■ **Work to be completed**: Write out every entry exactly as it appears.

---+---

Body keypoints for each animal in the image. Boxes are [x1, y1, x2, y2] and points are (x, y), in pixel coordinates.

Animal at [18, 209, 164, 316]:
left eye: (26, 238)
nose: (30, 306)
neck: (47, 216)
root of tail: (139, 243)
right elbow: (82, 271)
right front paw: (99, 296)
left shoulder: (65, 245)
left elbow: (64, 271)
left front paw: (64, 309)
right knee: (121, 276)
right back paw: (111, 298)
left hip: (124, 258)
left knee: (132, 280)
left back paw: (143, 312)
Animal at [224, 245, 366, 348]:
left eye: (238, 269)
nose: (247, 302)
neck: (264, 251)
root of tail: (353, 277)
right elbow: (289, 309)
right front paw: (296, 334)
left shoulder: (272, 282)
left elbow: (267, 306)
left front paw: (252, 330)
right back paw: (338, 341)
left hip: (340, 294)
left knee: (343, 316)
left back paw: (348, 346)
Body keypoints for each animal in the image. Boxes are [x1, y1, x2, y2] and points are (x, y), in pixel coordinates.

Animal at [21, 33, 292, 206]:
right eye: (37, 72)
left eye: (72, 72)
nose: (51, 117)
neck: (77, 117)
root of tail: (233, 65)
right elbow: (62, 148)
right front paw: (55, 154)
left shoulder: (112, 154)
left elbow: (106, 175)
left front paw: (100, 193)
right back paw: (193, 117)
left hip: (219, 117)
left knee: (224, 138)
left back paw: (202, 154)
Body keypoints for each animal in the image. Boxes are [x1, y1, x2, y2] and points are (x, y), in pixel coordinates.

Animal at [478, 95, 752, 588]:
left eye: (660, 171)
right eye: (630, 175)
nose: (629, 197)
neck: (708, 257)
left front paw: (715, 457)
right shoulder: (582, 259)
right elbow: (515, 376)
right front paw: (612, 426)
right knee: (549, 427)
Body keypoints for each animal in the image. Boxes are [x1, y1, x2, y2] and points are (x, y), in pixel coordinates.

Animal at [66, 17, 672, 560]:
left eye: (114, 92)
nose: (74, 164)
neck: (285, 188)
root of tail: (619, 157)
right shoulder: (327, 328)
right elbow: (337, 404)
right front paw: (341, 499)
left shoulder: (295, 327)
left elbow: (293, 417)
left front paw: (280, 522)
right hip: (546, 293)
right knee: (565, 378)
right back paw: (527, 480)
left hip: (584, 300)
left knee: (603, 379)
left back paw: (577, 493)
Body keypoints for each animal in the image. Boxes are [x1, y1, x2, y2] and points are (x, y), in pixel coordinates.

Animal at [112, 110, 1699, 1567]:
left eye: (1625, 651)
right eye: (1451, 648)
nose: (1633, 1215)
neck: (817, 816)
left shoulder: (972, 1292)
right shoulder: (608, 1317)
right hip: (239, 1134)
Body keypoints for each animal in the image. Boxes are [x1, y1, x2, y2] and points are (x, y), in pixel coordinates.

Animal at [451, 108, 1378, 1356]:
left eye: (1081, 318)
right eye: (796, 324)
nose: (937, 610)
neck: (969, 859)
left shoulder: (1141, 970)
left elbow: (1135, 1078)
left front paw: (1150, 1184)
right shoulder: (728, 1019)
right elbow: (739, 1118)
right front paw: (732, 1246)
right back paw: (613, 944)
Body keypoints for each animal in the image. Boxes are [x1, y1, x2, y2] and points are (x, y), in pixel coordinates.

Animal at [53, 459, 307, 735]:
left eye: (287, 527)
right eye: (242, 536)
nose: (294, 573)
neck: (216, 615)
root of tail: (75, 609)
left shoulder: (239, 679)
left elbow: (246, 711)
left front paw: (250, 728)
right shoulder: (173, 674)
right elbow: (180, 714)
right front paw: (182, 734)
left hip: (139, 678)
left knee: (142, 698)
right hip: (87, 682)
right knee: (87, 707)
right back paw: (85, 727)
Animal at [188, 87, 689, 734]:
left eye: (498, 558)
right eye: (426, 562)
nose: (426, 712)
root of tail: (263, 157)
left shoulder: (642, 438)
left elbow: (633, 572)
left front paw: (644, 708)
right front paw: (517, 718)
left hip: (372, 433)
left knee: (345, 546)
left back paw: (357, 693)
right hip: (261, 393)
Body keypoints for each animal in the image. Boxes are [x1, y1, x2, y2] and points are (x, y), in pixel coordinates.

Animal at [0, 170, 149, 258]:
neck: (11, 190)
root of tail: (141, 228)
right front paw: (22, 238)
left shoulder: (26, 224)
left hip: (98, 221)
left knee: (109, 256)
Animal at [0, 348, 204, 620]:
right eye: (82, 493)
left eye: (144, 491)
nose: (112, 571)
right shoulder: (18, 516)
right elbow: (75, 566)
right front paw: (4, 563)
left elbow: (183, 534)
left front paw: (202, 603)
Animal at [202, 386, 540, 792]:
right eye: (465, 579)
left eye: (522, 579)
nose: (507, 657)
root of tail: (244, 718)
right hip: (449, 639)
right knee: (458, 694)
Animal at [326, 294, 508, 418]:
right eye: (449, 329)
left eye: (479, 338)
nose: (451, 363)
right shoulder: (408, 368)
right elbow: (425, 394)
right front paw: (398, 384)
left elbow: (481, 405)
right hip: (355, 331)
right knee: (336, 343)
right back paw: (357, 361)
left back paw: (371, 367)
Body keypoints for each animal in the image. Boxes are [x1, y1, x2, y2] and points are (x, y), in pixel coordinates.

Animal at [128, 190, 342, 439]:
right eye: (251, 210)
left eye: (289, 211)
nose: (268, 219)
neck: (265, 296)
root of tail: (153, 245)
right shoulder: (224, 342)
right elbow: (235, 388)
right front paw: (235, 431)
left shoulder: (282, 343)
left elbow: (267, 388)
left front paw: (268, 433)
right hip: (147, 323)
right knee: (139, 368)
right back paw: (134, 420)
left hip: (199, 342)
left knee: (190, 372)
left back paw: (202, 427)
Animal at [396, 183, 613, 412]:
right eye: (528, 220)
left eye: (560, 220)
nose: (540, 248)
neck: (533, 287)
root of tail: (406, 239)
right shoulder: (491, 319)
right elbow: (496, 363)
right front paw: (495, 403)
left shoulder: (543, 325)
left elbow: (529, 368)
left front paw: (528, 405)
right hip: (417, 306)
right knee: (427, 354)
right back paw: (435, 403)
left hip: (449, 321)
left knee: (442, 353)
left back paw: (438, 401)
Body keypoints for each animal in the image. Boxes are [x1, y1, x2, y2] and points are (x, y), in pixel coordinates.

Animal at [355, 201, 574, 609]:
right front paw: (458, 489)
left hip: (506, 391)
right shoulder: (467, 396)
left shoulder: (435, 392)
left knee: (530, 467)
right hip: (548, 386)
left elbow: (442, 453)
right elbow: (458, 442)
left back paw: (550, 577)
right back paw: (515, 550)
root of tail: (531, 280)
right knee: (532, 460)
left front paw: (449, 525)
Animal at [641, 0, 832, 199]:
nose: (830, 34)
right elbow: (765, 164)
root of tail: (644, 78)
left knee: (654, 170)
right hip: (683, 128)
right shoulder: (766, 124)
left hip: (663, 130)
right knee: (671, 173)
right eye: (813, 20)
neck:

---+---

■ **Response area**:
Body keypoints for each animal in the image. Boxes are [x1, y1, x2, y2] and points are (x, y), in pixel coordinates.

Animal at [18, 209, 164, 316]:
left eye: (26, 238)
nose: (30, 306)
neck: (47, 216)
root of tail: (139, 243)
right elbow: (82, 271)
right front paw: (99, 296)
left shoulder: (65, 245)
left elbow: (64, 271)
left front paw: (64, 309)
right knee: (121, 276)
right back paw: (111, 298)
left hip: (124, 258)
left knee: (132, 280)
left back paw: (143, 312)
Animal at [224, 245, 366, 348]:
left eye: (238, 269)
nose: (247, 302)
neck: (264, 251)
root of tail: (353, 277)
right elbow: (289, 309)
right front paw: (296, 334)
left shoulder: (272, 282)
left elbow: (267, 306)
left front paw: (252, 330)
right back paw: (338, 341)
left hip: (340, 294)
left knee: (343, 316)
left back paw: (348, 346)
Body keypoints for each animal in the image. Boxes are [x1, y1, x2, y2] and points are (x, y), in pixel coordinates.

Animal at [21, 33, 292, 206]:
right eye: (37, 72)
left eye: (72, 72)
nose: (51, 117)
neck: (77, 117)
root of tail: (233, 65)
right elbow: (62, 148)
right front paw: (55, 154)
left shoulder: (112, 154)
left elbow: (106, 175)
left front paw: (100, 193)
right back paw: (193, 117)
left hip: (219, 117)
left knee: (224, 138)
left back paw: (202, 154)
Body keypoints for each animal in the image. Boxes are [x1, y1, x2, y2] and points are (x, y), in pixel coordinates.

Animal at [478, 95, 752, 588]:
left eye: (660, 171)
right eye: (630, 175)
nose: (629, 197)
neck: (708, 257)
left front paw: (715, 457)
right shoulder: (582, 259)
right elbow: (515, 376)
right front paw: (612, 426)
right knee: (549, 427)
Body keypoints for each animal in the image. Boxes are [x1, y1, x2, y2] and points are (x, y), in pixel coordinates.

Animal at [66, 17, 672, 560]:
left eye: (114, 92)
nose: (74, 164)
neck: (285, 188)
root of tail: (619, 157)
right shoulder: (327, 328)
right elbow: (337, 404)
right front paw: (341, 499)
left shoulder: (295, 327)
left elbow: (293, 417)
left front paw: (280, 522)
right hip: (546, 293)
right knee: (565, 378)
right back paw: (527, 480)
left hip: (584, 300)
left knee: (603, 379)
left back paw: (577, 493)
Body keypoints for each animal in the image. Boxes are [x1, y1, x2, y2] and points are (x, y), in pixel coordinates.

Animal at [112, 110, 1699, 1567]:
left eye: (1625, 651)
right eye: (1451, 648)
nose: (1633, 1215)
neck: (817, 816)
left shoulder: (972, 1292)
right shoulder: (608, 1317)
right hip: (239, 1134)
Body keypoints for each animal in the image. Boxes are [x1, y1, x2, y2] and points are (x, y), in pixel coordinates.

Animal at [451, 108, 1378, 1356]:
left eye: (1081, 318)
right eye: (796, 324)
nose: (937, 610)
neck: (969, 859)
left shoulder: (1141, 970)
left elbow: (1135, 1078)
left front paw: (1150, 1184)
right shoulder: (728, 1019)
right elbow: (739, 1118)
right front paw: (732, 1246)
right back paw: (613, 944)
Body keypoints for each animal in the image. Boxes are [x1, y1, x2, y2] and points are (x, y), in pixel coordinates.

Animal at [53, 459, 307, 735]:
left eye: (287, 527)
right eye: (242, 536)
nose: (294, 573)
neck: (216, 615)
root of tail: (75, 609)
left shoulder: (239, 679)
left elbow: (246, 711)
left front paw: (250, 728)
right shoulder: (173, 674)
right elbow: (180, 714)
right front paw: (182, 734)
left hip: (139, 678)
left knee: (142, 698)
right hip: (87, 682)
right knee: (87, 707)
right back paw: (85, 727)
Animal at [188, 87, 689, 734]:
left eye: (498, 558)
right eye: (426, 562)
nose: (426, 712)
root of tail: (263, 157)
left shoulder: (642, 438)
left elbow: (633, 572)
left front paw: (644, 708)
right front paw: (517, 718)
left hip: (372, 433)
left knee: (345, 546)
left back paw: (357, 693)
right hip: (261, 393)
Body keypoints for each animal in the image. Boxes are [x1, y1, x2, y2] and points are (x, y), in pixel coordinates.

Animal at [0, 170, 149, 258]:
neck: (11, 190)
root of tail: (141, 228)
right front paw: (22, 238)
left shoulder: (26, 224)
left hip: (98, 221)
left knee: (109, 256)
Animal at [0, 348, 204, 620]:
right eye: (82, 493)
left eye: (144, 491)
nose: (112, 571)
right shoulder: (18, 516)
right elbow: (75, 566)
right front paw: (4, 563)
left elbow: (183, 534)
left front paw: (202, 603)
Animal at [202, 386, 540, 792]:
right eye: (465, 579)
left eye: (522, 579)
nose: (507, 657)
root of tail: (244, 718)
right hip: (449, 639)
right knee: (458, 694)
Animal at [326, 294, 508, 418]:
right eye: (449, 329)
left eye: (479, 338)
nose: (451, 363)
right shoulder: (408, 368)
right elbow: (425, 394)
right front paw: (398, 384)
left elbow: (481, 405)
right hip: (355, 331)
right knee: (336, 343)
right back paw: (357, 361)
left back paw: (371, 367)
Body keypoints for each animal in the image. Boxes are [x1, y1, x2, y2] and points are (x, y), in pixel coordinates.

Animal at [128, 190, 342, 439]:
right eye: (251, 210)
left eye: (289, 211)
nose: (268, 219)
neck: (265, 296)
root of tail: (153, 245)
right shoulder: (224, 342)
right elbow: (235, 388)
right front paw: (235, 431)
left shoulder: (282, 343)
left elbow: (267, 388)
left front paw: (268, 433)
right hip: (147, 323)
right knee: (139, 368)
right back paw: (134, 420)
left hip: (199, 342)
left knee: (190, 372)
left back paw: (202, 427)
Animal at [396, 183, 613, 412]:
right eye: (528, 220)
left eye: (560, 220)
nose: (540, 248)
neck: (533, 287)
root of tail: (406, 239)
right shoulder: (491, 319)
right elbow: (496, 363)
right front paw: (495, 403)
left shoulder: (543, 325)
left elbow: (529, 368)
left front paw: (528, 405)
right hip: (417, 306)
right knee: (427, 354)
right back paw: (435, 403)
left hip: (449, 321)
left knee: (442, 353)
left back paw: (438, 401)
Body keypoints for each animal in the image. Boxes are [x1, y1, x2, y2] and points are (x, y), in pixel coordinates.

Animal at [355, 201, 574, 609]:
right front paw: (458, 489)
left hip: (506, 391)
right shoulder: (467, 396)
left shoulder: (435, 392)
left knee: (530, 467)
right hip: (548, 386)
left elbow: (442, 453)
right elbow: (458, 442)
left back paw: (550, 577)
right back paw: (515, 550)
root of tail: (531, 280)
right knee: (532, 460)
left front paw: (449, 525)
Animal at [641, 0, 832, 199]:
nose: (830, 34)
right elbow: (765, 164)
root of tail: (644, 78)
left knee: (654, 170)
right hip: (683, 128)
right shoulder: (766, 124)
left hip: (663, 130)
right knee: (671, 173)
right eye: (813, 20)
neck:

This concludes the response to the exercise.